Aos 15 anos, Yasmin realizou seu sonho: obter o nome do padrasto, a quem considera seu verdadeiro pai, em sua certidão de nascimento. Seu pai biológico, que faleceu quando ela tinha um ano de idade, não a registrou e ela foi criada pelo padrasto, com quem sempre cultivou uma relação paterna. O registro tardio foi possível graças a um mutirão realizado pelo programa Meu Pai é Legal, da Corregedoria-Geral do Tribunal de Justiça do Espírito Santo (TJES) – nome local dado ao programa Pai Presente, do Conselho Nacional de Justiça (CNJ).
O programa Meu Pai é Legal tem o objetivo de estimular o reconhecimento de paternidade em pessoas que não o possuem em seu registro de nascimento, baseado nos Provimentos 12/2010 e16/2012 da Corregedoria do CJN, que por sua vez têm por base a Lei Federal 8.560, de 1992, e o artigo 226 da Constituição Federal, que assegura o direito à paternidade. As normas da Corregedoria Nacional de Justiça instituíram um conjunto de regras e procedimentos para agilizar este tipo de demanda, possibilitando que os juízes notifiquem as mães de crianças que não possuam o registro paterno para que informem os dados do suposto pai. Com esse dado, o magistrado pode iniciar um procedimento de investigação oficiosa de paternidade.

INSTRUÇÃO DA TAREFA: No texto sobre o programa Meu Pai é Legal, reescreva todo o trecho que vai de "Aos 15 anos, Yasmin" até "de Justiça (CNJ).", trocando "padrasto" por "pai de criação".

DADOS DE ORIGEM:
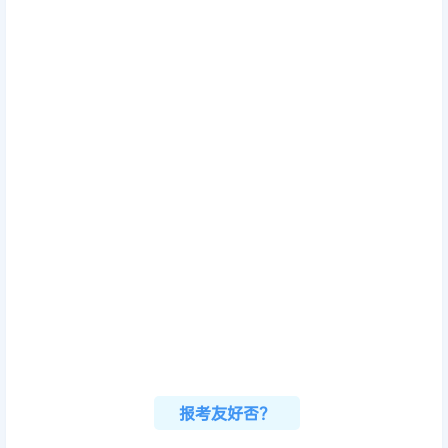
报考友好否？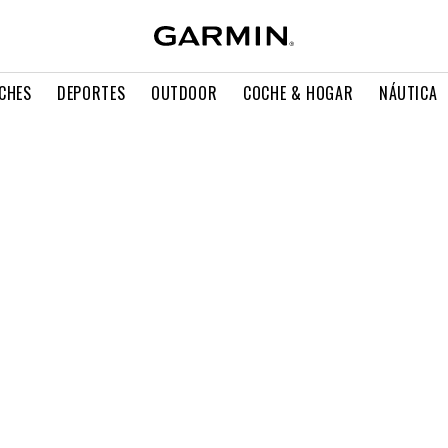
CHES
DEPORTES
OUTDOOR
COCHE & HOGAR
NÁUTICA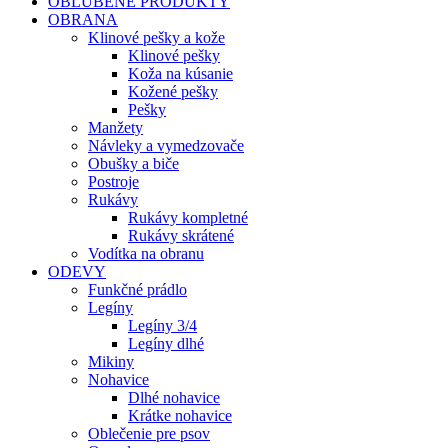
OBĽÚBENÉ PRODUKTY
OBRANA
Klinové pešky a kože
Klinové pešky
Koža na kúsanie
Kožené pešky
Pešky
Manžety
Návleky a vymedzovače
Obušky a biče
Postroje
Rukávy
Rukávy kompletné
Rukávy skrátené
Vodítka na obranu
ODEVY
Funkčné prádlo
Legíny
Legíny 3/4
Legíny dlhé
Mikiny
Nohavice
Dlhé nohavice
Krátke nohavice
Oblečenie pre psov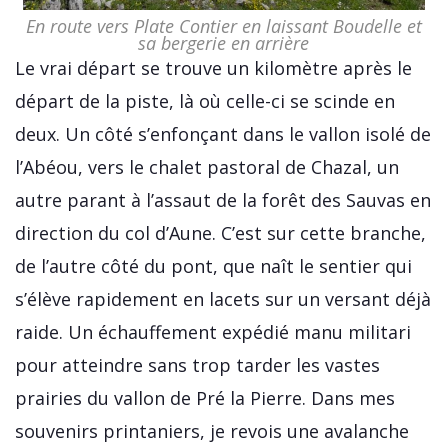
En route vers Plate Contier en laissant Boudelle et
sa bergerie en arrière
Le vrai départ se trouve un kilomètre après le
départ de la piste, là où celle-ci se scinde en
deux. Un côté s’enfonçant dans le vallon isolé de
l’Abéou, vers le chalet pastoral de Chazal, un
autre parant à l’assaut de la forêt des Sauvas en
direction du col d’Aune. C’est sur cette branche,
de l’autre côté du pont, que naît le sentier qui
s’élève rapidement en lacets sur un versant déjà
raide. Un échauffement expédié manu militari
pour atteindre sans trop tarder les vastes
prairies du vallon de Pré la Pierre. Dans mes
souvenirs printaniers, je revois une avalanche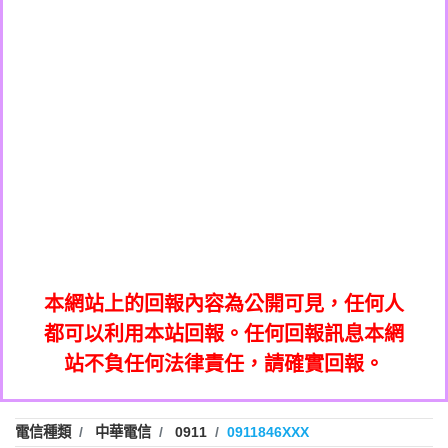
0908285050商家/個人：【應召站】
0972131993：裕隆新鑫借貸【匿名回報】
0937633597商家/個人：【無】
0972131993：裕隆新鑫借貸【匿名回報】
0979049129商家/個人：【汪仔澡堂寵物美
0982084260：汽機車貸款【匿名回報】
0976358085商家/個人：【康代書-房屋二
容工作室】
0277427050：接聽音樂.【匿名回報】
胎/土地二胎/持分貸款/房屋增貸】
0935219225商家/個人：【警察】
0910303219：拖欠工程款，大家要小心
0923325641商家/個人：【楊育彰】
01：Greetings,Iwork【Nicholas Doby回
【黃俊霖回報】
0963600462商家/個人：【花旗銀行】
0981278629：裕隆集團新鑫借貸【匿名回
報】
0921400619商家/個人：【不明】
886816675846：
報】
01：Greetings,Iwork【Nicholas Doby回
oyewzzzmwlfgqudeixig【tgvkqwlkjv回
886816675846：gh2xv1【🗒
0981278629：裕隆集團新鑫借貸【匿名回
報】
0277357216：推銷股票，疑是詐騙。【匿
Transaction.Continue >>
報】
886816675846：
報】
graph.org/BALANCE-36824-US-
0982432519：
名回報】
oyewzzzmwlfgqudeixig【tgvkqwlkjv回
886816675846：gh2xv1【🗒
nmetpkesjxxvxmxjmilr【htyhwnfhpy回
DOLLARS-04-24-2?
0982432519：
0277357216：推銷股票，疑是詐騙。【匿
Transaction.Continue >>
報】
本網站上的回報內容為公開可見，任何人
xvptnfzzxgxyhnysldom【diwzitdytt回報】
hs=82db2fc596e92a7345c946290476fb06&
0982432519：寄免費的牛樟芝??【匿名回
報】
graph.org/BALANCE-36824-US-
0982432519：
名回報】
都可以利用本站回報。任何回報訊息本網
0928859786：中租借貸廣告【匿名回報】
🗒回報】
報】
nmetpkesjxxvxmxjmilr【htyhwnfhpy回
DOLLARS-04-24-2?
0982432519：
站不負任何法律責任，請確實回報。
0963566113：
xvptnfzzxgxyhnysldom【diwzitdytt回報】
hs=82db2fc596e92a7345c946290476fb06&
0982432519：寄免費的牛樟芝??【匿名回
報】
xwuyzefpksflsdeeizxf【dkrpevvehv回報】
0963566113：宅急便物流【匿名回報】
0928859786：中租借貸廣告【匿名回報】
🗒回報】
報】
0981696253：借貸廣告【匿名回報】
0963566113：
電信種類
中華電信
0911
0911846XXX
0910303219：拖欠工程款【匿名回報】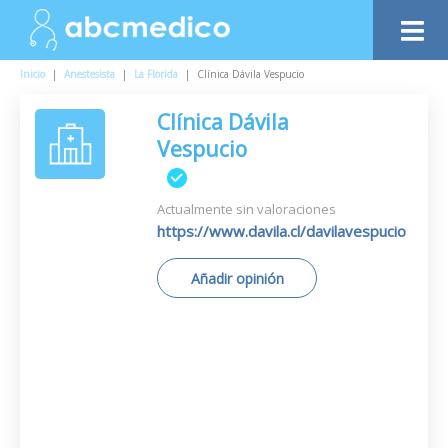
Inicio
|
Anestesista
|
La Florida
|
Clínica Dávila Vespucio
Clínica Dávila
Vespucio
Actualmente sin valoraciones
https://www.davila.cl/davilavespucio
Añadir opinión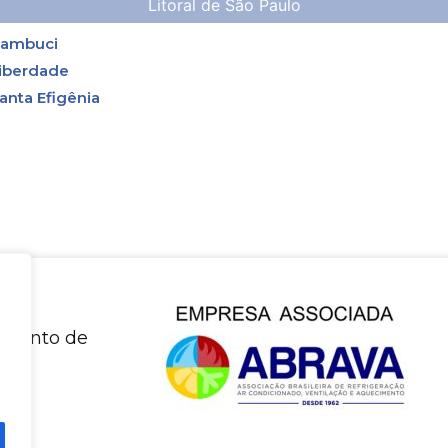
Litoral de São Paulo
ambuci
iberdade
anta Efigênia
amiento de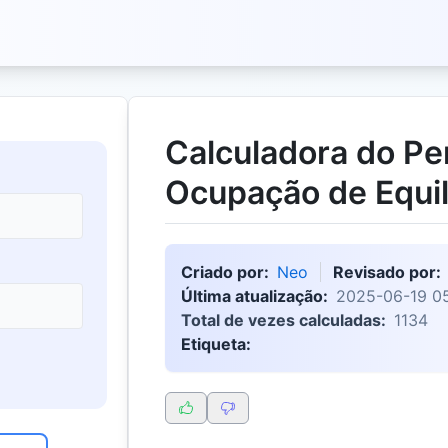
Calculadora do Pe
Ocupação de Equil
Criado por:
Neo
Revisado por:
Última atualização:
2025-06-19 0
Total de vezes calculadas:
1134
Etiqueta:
---
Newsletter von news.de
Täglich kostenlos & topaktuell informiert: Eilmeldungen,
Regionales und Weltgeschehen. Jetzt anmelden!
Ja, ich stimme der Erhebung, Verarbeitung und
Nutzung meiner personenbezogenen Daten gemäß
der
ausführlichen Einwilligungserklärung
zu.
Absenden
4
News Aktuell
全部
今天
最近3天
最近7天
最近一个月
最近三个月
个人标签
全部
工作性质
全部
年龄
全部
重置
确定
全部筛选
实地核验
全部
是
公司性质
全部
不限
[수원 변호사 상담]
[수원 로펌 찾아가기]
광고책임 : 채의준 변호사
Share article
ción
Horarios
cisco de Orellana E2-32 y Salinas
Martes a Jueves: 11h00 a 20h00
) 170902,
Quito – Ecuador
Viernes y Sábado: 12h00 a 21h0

RESPOSTA DA TAREFA:
Aos 15 anos, Yasmin realizou seu sonho: obter o nome do pai de criação, a quem considera seu verdadeiro pai, em sua certidão de nascimento. Seu pai biológico, que faleceu quando ela tinha um ano de idade, não a registrou e ela foi criada pelo pai de criação, com quem sempre cultivou uma relação paterna. O registro tardio foi possível graças a um mutirão realizado pelo programa Meu Pai é Legal, da Corregedoria-Geral do Tribunal de Justiça do Espírito Santo (TJES) – nome local dado ao programa Pai Presente, do Conselho Nacional de Justiça (CNJ).